Sean Lynch: The initial setup was quite simple. It’s a Squarespace site and AirTable. Once the project started to scale, things got challenging. At any point, we have nearly 200-300 new restaurant requests in the Chicago area. We had to create processes overnight for monitoring new requests, change requests, cleaning the data, and approving new requests. We had to put together ‘recruitment’ materials for new curators—those who maintain the site in their local communities—operating procedures and expectations for new cities, develop access protocol for local curators that were low-cost yet secure, create mechanisms for troubleshooting for users and local curators, and implement tools to keep curators in touch with each other to share best practices.
The biggest challenge has been the volume—both new cities, new partners, and new restaurants growing on the list—all while maintaining our day jobs. Thankfully, the restaurants and cities have been super understanding of our turnaround times.
How is it evolving as it scales?
Product: We decided to begin our rollout to other communities after receiving interest from my friends and family in D.C. and Charleston, and Jenn’s contacts around the country. What started off as an informal process—oh, are you interested, let’s get this going—turned into a more “formalized” request process and targeted efforts. Once we played the CTA on our site and mentioned the expansion in various interviews, we’ve received over 350 new city requests.

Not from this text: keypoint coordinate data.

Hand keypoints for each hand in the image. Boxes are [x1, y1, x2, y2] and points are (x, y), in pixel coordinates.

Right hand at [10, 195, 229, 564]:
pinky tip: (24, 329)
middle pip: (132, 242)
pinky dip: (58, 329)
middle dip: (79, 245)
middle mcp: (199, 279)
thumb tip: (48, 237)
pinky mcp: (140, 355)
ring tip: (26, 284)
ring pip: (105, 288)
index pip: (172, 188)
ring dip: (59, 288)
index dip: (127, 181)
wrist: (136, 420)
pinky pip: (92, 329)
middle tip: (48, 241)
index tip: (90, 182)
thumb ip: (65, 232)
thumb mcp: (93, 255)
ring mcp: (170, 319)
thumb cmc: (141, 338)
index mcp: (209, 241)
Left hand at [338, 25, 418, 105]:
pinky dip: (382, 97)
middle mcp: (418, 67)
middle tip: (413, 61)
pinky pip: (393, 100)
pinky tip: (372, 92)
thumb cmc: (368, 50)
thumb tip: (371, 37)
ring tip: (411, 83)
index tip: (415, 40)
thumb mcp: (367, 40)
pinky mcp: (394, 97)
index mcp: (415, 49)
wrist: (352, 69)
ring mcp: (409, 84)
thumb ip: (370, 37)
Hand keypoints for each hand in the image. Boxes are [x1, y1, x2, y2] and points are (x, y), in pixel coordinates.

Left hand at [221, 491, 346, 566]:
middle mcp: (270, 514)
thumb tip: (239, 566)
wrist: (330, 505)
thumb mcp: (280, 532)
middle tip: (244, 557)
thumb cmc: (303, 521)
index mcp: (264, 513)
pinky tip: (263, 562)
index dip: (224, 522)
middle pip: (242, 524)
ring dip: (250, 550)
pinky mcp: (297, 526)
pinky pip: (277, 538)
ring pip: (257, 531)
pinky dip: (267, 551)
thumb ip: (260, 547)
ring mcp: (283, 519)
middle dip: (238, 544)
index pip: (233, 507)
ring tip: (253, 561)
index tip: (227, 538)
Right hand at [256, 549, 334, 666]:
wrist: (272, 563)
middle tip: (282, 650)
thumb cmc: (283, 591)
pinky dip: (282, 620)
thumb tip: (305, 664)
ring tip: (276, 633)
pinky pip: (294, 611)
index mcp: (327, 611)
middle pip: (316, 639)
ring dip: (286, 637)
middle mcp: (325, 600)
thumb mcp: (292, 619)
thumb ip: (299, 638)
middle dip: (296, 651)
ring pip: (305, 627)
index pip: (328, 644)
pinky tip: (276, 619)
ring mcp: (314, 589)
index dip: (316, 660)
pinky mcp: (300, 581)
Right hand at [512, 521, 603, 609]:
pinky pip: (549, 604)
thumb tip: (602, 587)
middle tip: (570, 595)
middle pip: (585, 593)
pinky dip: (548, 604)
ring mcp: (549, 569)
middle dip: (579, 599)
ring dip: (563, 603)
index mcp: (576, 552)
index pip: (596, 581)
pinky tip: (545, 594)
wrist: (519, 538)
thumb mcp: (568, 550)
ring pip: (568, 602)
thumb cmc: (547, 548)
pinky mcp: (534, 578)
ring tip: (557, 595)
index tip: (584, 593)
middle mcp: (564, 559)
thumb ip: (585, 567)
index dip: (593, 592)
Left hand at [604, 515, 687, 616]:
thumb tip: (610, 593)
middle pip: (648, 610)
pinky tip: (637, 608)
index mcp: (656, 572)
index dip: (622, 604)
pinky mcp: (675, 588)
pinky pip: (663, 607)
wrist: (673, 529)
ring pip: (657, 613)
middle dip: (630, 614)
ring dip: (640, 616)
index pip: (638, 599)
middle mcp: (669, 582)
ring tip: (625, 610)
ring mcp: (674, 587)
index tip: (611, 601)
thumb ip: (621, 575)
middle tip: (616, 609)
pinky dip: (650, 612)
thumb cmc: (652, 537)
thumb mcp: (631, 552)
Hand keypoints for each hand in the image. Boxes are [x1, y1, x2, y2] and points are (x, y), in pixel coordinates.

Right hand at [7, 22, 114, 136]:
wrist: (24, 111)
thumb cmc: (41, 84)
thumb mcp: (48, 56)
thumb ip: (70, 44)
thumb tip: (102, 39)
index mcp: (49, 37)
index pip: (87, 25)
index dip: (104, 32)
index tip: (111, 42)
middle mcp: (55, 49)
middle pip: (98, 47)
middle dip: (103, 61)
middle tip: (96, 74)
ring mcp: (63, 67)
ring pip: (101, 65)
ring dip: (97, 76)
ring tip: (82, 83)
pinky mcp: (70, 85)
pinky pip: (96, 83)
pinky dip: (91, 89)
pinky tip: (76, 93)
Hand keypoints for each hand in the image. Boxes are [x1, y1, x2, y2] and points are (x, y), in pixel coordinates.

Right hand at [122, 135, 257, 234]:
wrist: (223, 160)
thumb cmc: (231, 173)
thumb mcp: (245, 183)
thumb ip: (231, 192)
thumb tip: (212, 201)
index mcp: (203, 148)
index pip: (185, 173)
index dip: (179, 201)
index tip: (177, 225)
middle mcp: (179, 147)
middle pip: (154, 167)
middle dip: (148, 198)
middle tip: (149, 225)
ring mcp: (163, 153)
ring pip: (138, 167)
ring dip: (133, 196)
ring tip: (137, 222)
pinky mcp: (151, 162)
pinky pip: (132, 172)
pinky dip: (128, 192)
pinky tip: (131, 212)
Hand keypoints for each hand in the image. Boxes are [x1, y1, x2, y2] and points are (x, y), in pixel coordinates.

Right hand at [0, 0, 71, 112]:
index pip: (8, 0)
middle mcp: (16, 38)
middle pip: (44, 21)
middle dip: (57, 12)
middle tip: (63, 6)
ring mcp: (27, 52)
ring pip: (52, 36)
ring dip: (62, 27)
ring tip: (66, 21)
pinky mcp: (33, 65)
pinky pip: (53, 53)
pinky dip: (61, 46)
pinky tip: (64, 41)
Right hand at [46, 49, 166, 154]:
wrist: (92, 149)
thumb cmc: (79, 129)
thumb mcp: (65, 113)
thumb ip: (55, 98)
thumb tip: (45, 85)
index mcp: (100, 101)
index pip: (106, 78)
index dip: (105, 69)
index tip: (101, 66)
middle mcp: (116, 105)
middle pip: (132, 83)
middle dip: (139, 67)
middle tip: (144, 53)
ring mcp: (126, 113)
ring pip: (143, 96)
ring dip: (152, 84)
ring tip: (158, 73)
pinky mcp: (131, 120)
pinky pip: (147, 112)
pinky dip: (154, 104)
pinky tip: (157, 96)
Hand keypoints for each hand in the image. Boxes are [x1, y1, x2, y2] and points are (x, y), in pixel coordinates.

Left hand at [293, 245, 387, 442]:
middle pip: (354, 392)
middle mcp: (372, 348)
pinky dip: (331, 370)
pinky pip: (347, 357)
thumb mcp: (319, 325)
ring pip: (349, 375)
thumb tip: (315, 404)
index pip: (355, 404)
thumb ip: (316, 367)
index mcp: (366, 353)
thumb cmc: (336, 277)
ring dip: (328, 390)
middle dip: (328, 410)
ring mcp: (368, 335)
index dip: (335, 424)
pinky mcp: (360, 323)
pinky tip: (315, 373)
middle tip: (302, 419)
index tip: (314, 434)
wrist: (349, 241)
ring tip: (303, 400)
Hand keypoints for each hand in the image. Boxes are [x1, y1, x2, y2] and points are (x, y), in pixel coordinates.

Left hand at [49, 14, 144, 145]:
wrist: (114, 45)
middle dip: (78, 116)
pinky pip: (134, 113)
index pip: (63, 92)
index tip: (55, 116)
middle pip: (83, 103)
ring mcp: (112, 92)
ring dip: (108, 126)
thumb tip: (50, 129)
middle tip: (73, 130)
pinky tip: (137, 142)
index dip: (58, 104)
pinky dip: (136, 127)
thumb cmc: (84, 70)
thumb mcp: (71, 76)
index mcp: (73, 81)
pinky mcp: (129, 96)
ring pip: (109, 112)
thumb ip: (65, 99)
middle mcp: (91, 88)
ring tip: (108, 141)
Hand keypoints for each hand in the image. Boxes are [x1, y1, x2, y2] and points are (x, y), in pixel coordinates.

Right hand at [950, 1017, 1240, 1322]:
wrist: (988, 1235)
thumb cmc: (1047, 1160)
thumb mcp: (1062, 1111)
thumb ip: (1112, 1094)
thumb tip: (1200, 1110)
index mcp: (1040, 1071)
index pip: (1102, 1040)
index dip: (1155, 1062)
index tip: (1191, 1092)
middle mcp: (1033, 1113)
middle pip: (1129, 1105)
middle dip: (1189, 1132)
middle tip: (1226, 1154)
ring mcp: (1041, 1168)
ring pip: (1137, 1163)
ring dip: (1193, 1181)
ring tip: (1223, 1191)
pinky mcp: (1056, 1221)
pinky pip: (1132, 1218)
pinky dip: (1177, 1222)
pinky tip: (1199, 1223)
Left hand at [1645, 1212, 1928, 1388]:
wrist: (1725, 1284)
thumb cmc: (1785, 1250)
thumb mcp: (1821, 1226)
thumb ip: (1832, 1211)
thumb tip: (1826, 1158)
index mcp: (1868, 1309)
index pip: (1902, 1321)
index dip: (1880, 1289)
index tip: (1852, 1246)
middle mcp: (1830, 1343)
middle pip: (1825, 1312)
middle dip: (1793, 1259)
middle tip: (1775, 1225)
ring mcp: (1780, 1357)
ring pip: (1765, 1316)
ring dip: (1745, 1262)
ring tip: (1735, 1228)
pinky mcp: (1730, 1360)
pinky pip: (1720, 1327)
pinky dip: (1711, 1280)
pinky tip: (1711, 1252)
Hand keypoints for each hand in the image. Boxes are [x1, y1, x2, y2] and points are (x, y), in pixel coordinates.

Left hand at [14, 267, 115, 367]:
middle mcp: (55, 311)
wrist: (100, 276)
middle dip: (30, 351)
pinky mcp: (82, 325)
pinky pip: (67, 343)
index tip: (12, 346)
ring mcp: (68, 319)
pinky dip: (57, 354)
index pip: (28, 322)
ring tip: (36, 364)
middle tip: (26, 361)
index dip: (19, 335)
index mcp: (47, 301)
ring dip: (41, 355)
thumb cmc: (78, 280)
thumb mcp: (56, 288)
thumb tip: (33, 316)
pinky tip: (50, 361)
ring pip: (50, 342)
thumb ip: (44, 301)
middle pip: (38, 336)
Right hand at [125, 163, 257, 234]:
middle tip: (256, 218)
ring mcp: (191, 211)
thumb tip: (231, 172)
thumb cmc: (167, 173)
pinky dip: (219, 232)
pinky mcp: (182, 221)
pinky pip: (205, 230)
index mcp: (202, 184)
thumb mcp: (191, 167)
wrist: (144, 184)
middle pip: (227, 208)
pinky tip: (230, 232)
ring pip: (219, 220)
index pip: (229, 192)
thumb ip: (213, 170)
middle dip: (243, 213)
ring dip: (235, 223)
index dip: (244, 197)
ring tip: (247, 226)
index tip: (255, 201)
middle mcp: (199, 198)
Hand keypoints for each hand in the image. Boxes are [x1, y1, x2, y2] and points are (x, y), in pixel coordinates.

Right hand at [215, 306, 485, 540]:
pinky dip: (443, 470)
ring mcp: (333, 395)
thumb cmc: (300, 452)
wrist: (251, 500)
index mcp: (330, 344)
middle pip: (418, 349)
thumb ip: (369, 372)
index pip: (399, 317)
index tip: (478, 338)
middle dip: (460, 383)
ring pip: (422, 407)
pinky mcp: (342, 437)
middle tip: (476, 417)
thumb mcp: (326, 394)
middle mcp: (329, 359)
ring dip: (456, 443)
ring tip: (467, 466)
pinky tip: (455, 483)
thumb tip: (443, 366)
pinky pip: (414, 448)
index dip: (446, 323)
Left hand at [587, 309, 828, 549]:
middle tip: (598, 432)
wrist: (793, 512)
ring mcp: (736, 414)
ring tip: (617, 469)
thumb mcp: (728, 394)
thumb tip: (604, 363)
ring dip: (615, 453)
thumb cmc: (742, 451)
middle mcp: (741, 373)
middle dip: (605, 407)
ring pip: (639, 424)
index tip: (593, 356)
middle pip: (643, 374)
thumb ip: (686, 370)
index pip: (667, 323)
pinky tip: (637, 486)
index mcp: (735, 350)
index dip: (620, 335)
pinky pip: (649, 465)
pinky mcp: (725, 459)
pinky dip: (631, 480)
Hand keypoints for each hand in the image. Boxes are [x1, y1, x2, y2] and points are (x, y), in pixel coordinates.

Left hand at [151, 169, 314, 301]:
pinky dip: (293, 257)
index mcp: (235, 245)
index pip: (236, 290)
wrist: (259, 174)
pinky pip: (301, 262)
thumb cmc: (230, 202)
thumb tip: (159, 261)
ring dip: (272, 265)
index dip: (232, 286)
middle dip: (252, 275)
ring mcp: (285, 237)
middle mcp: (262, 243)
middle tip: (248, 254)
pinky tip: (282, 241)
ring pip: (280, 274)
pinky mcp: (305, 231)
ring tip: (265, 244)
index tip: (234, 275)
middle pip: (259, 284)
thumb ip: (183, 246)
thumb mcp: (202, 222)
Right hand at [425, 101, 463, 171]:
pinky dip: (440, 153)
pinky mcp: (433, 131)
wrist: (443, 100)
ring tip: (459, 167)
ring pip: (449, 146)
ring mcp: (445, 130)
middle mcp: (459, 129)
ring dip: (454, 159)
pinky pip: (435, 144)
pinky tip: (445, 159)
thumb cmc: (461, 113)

As we started to intake these new requests, we built processes around how we expand.
As the week has progressed, we have refined the roles and responsibilities for curators and those helping with the effort, so that way we are all allocating limited time and resources most effectively.
Management of data has proven to be the biggest hurdle—because users can’t modify their submissions, we are constantly receiving emails with change requests. To keep IT costs down, we have a central inbox where we are forwarding local curators messages from restaurants. This has proven to be a bit of a bottleneck, but we are working through solutions. Overall, we’ve received a really positive response from new cities—through email messages of thanks from local restaurants, Instagram/Twitter posts about the launch, and local press pieces. We’ve received interest from folks looking to help out in cities where we are already live, which has resulted in new digital connections between local organizers who are all committed to helping their local restaurant industry.
Partnerships: We’ve been contacted by national distributors, suppliers, restaurant chains, farmers, and organizers with similar projects around the world. We’re determining the best path forward for each of these partnership types to ensure that we continue to align with our mission and core objectives.